▸ WORK REQUEST:
Copy the lines below, starting with the line that contains "## Properties" and going on through the line that contains "[[Back to Model", both included.

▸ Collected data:
>>>

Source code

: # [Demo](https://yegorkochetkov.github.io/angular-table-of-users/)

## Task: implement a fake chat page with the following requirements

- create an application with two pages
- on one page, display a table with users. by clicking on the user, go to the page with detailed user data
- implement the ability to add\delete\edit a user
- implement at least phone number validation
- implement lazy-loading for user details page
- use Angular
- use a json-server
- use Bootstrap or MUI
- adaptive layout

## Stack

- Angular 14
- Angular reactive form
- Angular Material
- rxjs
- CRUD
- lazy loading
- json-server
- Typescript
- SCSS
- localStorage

<<<
>>>

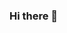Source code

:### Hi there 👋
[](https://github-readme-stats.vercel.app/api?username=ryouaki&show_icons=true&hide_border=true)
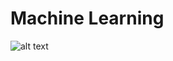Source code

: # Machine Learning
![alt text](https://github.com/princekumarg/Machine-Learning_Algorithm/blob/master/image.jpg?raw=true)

<<<
>>>

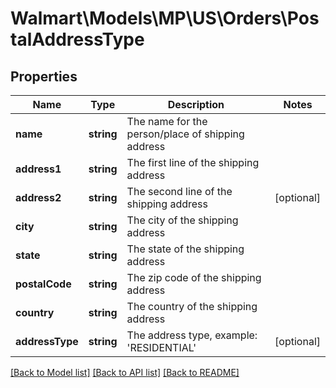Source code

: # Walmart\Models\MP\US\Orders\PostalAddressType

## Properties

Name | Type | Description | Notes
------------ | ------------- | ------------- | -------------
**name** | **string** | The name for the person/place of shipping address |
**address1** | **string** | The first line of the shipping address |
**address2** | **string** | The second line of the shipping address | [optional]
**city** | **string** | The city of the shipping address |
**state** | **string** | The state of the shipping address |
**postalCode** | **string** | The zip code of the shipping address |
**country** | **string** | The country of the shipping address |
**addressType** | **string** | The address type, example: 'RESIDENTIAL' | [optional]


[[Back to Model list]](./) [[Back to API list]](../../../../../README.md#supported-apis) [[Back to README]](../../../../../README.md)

<<<

▸ RESULT OF THE EXERCISE:
## Properties

Name | Type | Description | Notes
------------ | ------------- | ------------- | -------------
**name** | **string** | The name for the person/place of shipping address |
**address1** | **string** | The first line of the shipping address |
**address2** | **string** | The second line of the shipping address | [optional]
**city** | **string** | The city of the shipping address |
**state** | **string** | The state of the shipping address |
**postalCode** | **string** | The zip code of the shipping address |
**country** | **string** | The country of the shipping address |
**addressType** | **string** | The address type, example: 'RESIDENTIAL' | [optional]


[[Back to Model list]](./) [[Back to API list]](../../../../../README.md#supported-apis) [[Back to README]](../../../../../README.md)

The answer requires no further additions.